#### Input for this task:
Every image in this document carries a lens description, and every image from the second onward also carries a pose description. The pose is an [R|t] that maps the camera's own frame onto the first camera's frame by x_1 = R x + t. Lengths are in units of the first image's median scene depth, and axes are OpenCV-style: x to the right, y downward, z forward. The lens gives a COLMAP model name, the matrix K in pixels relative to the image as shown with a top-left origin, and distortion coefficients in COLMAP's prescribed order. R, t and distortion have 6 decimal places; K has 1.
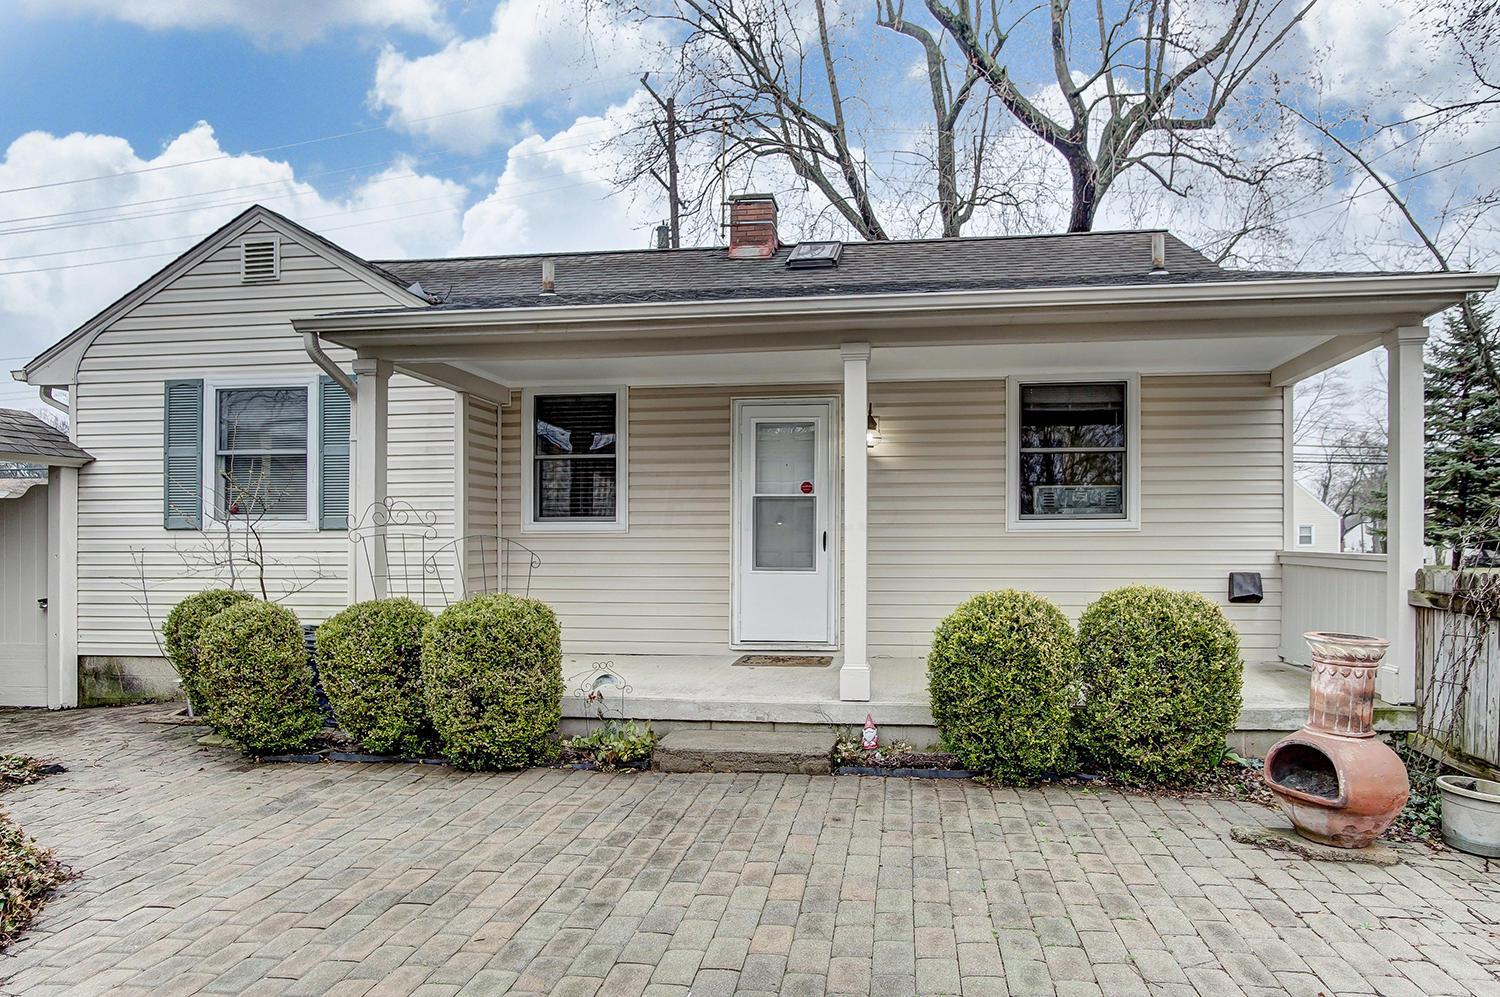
lens RADIAL K [[856.6, 0, 791.4], [0, 856.6, 545.6], [0, 0, 1]] dist [-0.028825, 0.003803]
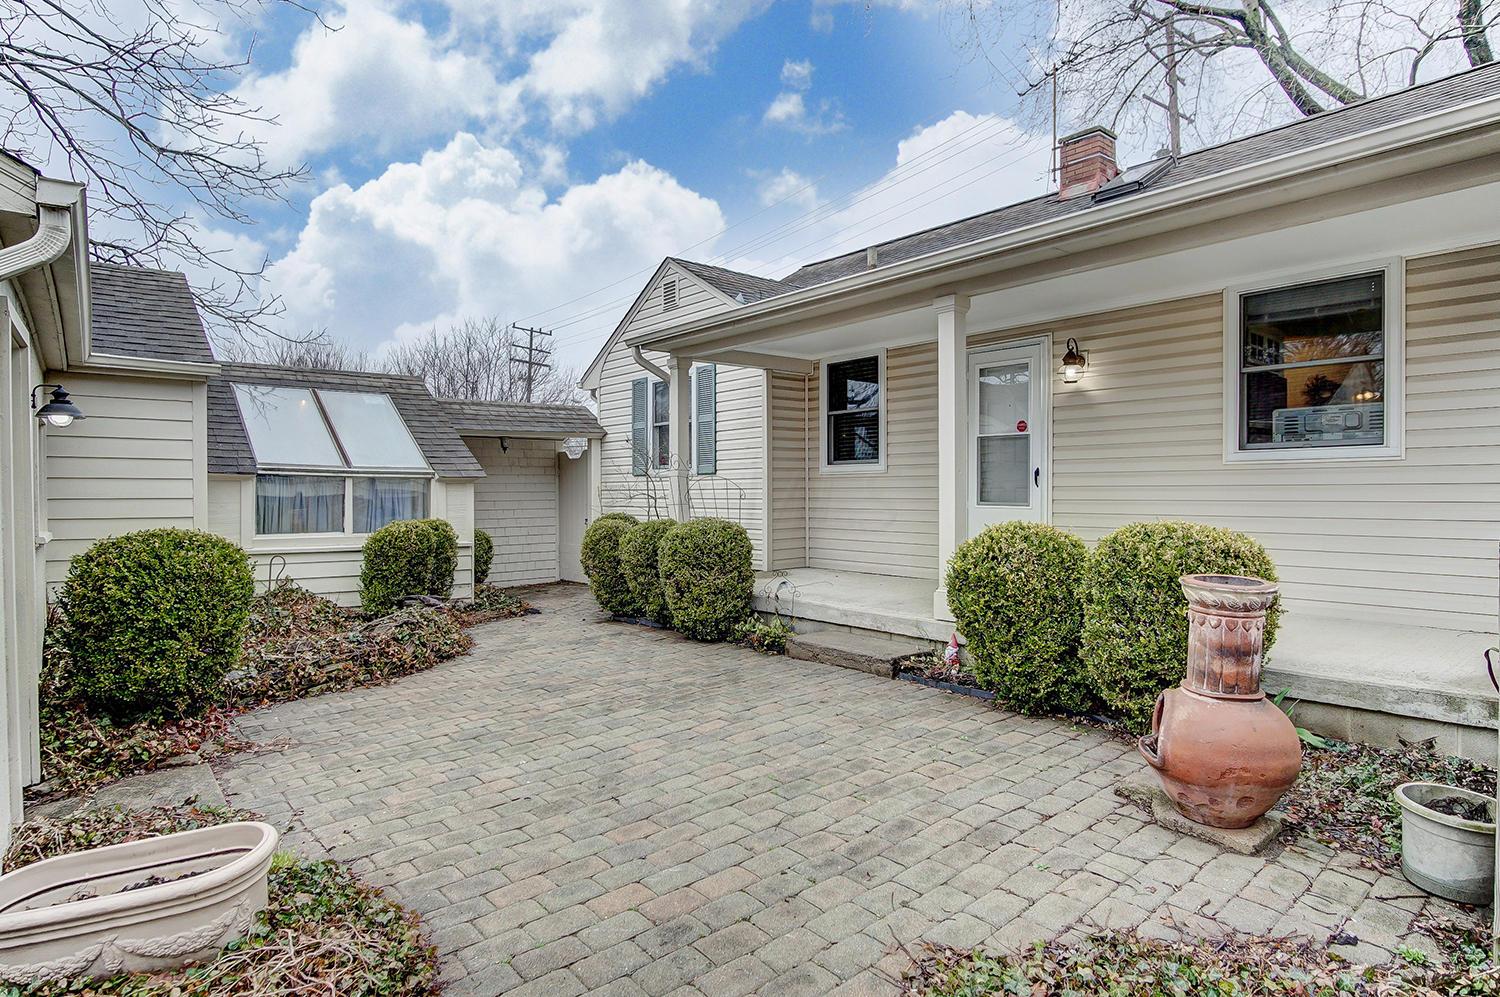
lens RADIAL K [[839.0, 0, 750.0], [0, 839.0, 498.5], [0, 0, 1]] dist [-0.025231, 0.001750]
pose [[0.714262, 0.004136, -0.699866, 0.683503], [0.005056, 0.999926, 0.011070, 0.010120], [0.699860, -0.011445, 0.714188, 0.052643]]
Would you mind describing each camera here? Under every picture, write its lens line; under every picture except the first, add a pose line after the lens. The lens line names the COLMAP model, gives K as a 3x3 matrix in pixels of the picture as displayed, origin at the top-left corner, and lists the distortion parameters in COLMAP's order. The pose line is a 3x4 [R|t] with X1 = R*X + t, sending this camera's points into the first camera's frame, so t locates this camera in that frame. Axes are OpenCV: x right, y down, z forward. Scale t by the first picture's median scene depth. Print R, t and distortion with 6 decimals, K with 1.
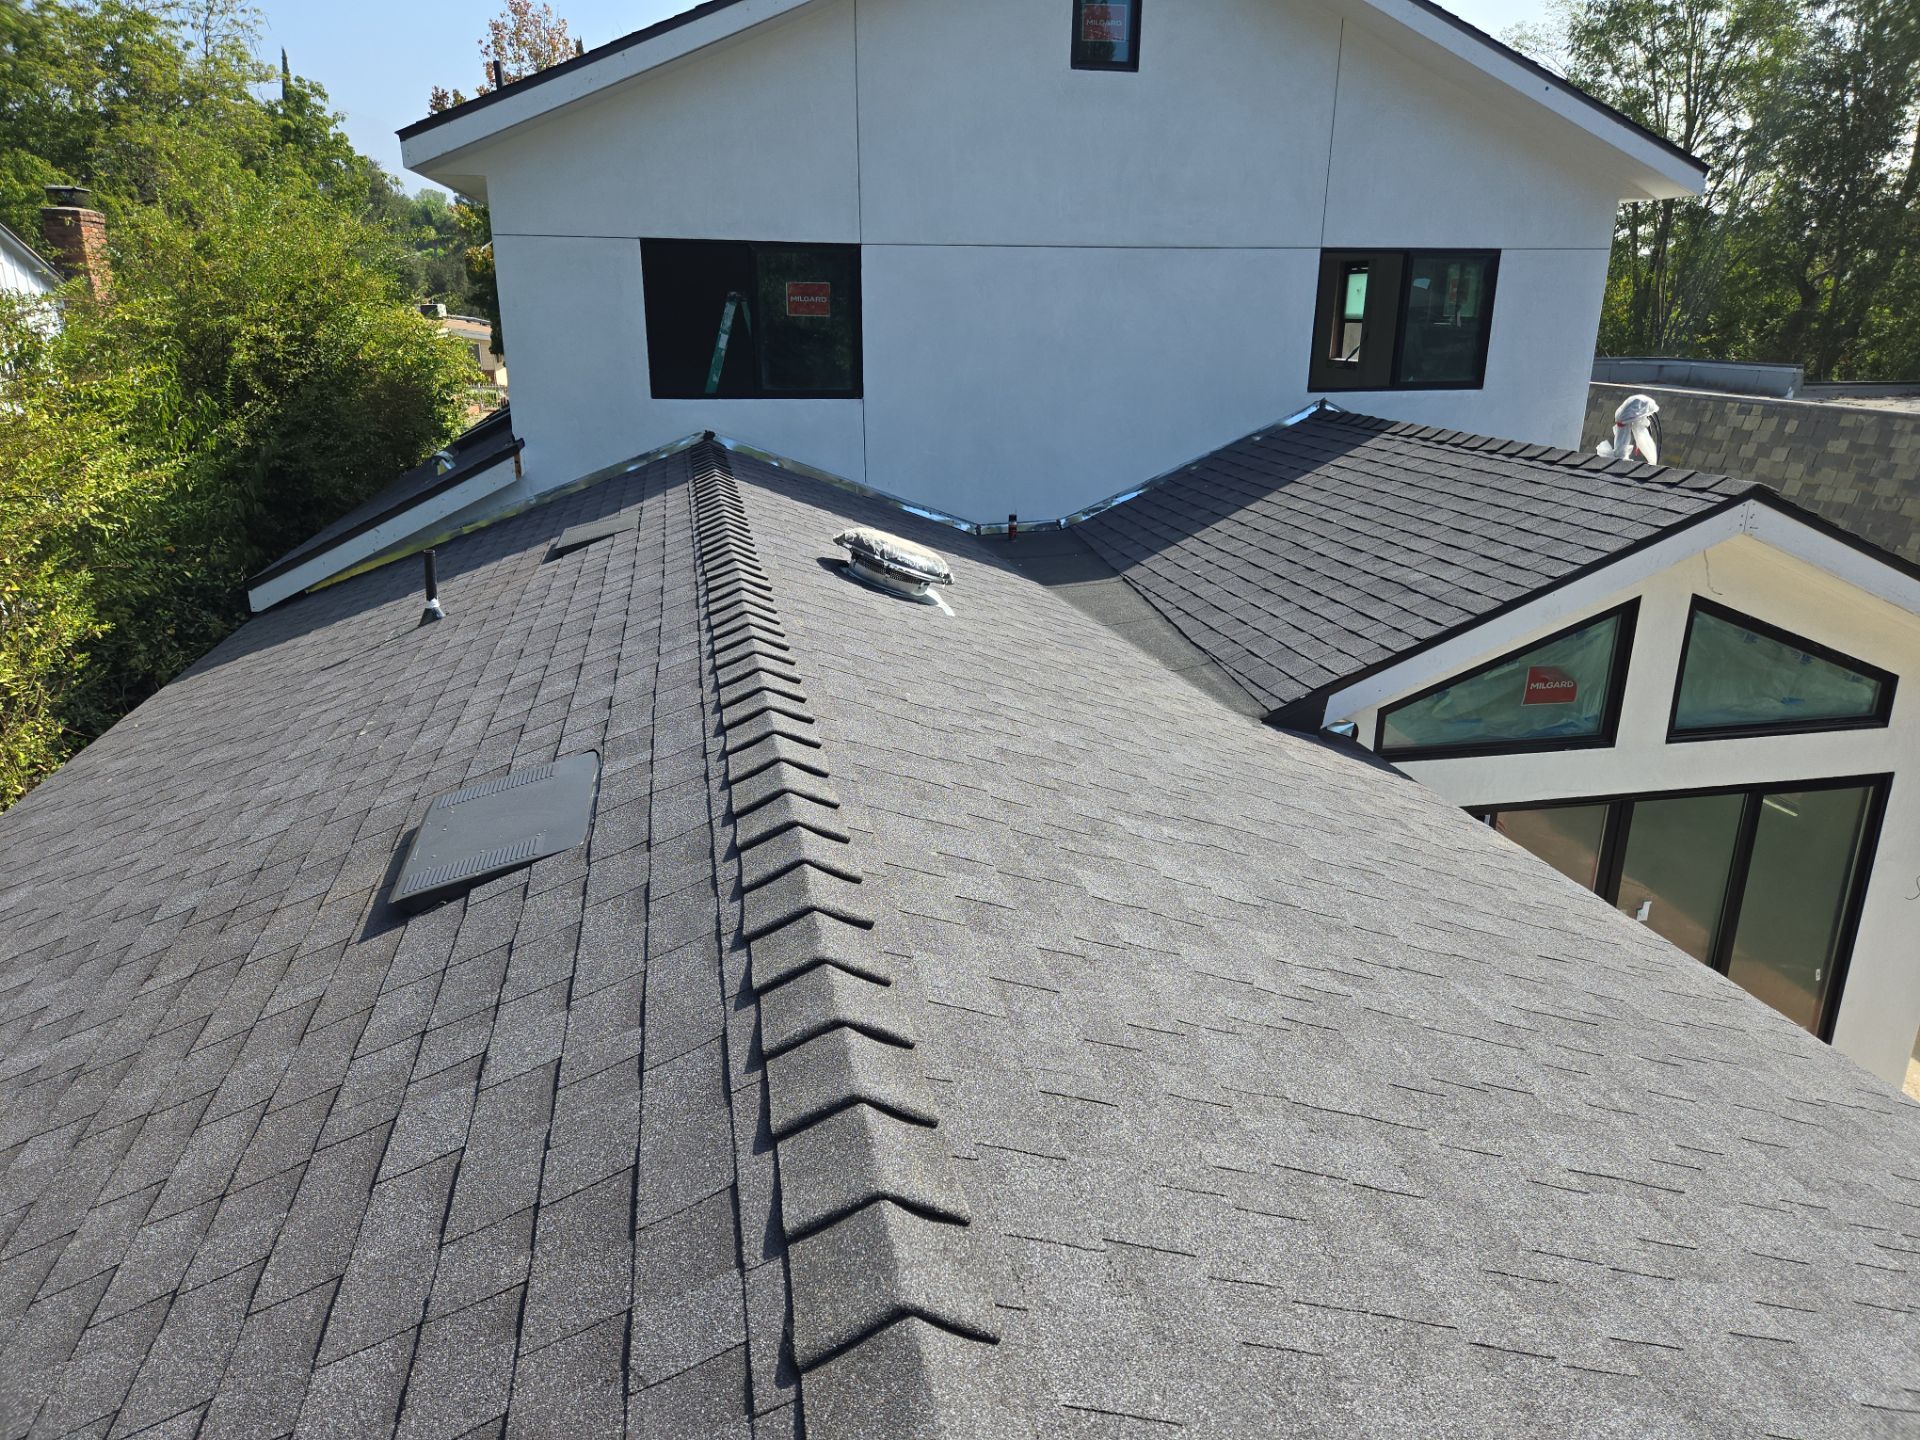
lens RADIAL K [[1282.3, 0, 968.9], [0, 1282.3, 717.7], [0, 0, 1]] dist [0.092160, -0.079357]
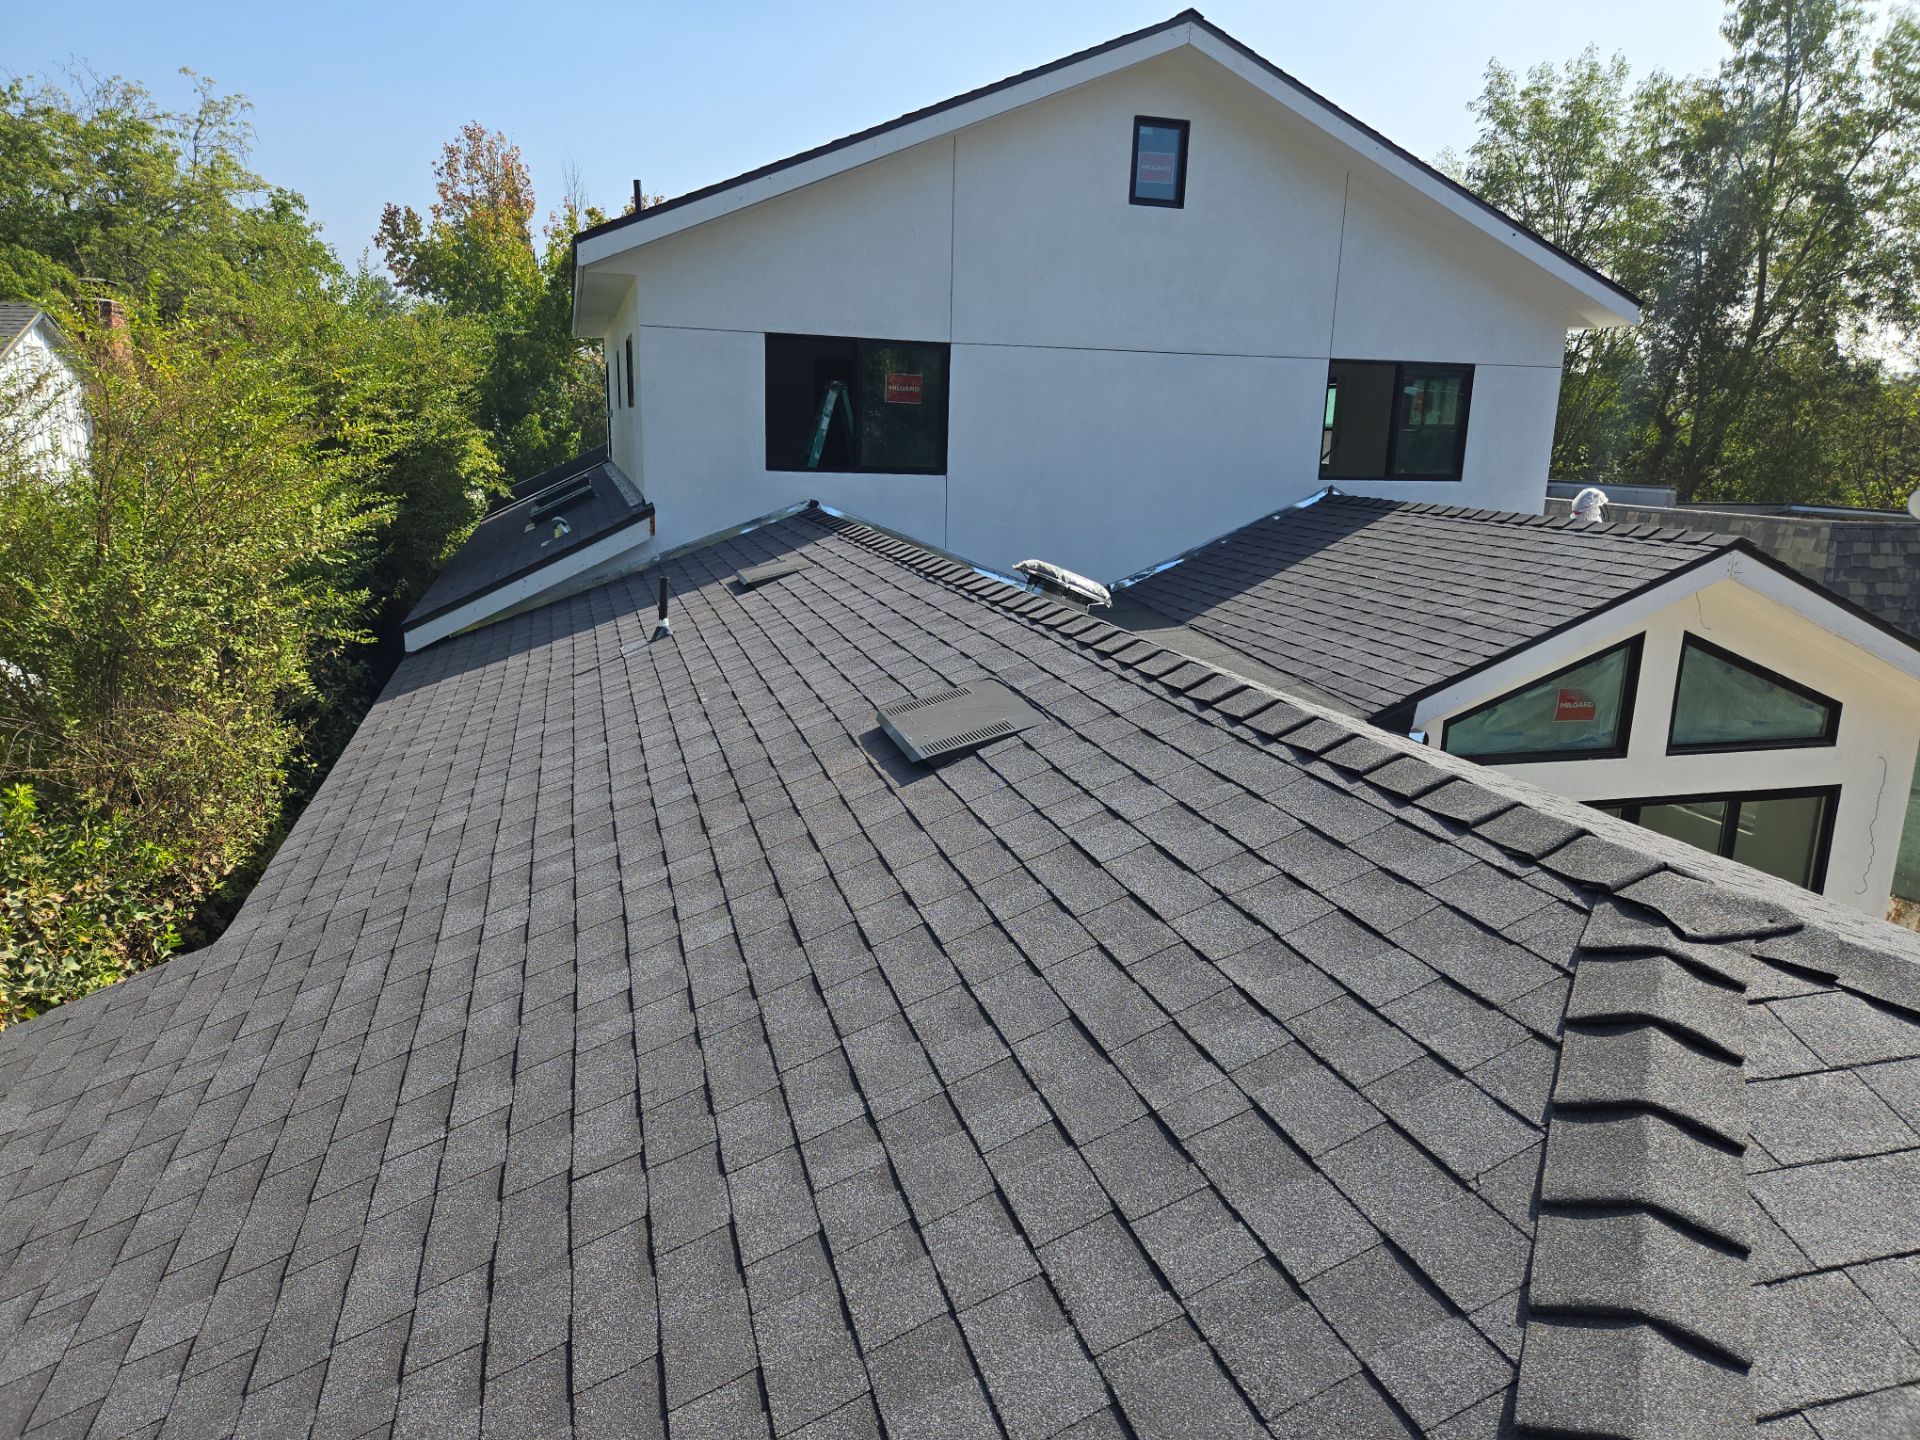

#### Aim of the task:
Rewrite the material from its start through the line holding "dist [-0.028825, 0.003803]", inclusive, replacing "lens description" with "intrinsics record" and keeping everything else unchanged. Leave the pictures out of your answer.

#### Reply to the task:
Every image in this document carries a intrinsics record, and every image from the second onward also carries a pose description. The pose is an [R|t] that maps the camera's own frame onto the first camera's frame by x_1 = R x + t. Lengths are in units of the first image's median scene depth, and axes are OpenCV-style: x to the right, y downward, z forward. The lens gives a COLMAP model name, the matrix K in pixels relative to the image as shown with a top-left origin, and distortion coefficients in COLMAP's prescribed order. R, t and distortion have 6 decimal places; K has 1.
lens RADIAL K [[856.6, 0, 791.4], [0, 856.6, 545.6], [0, 0, 1]] dist [-0.028825, 0.003803]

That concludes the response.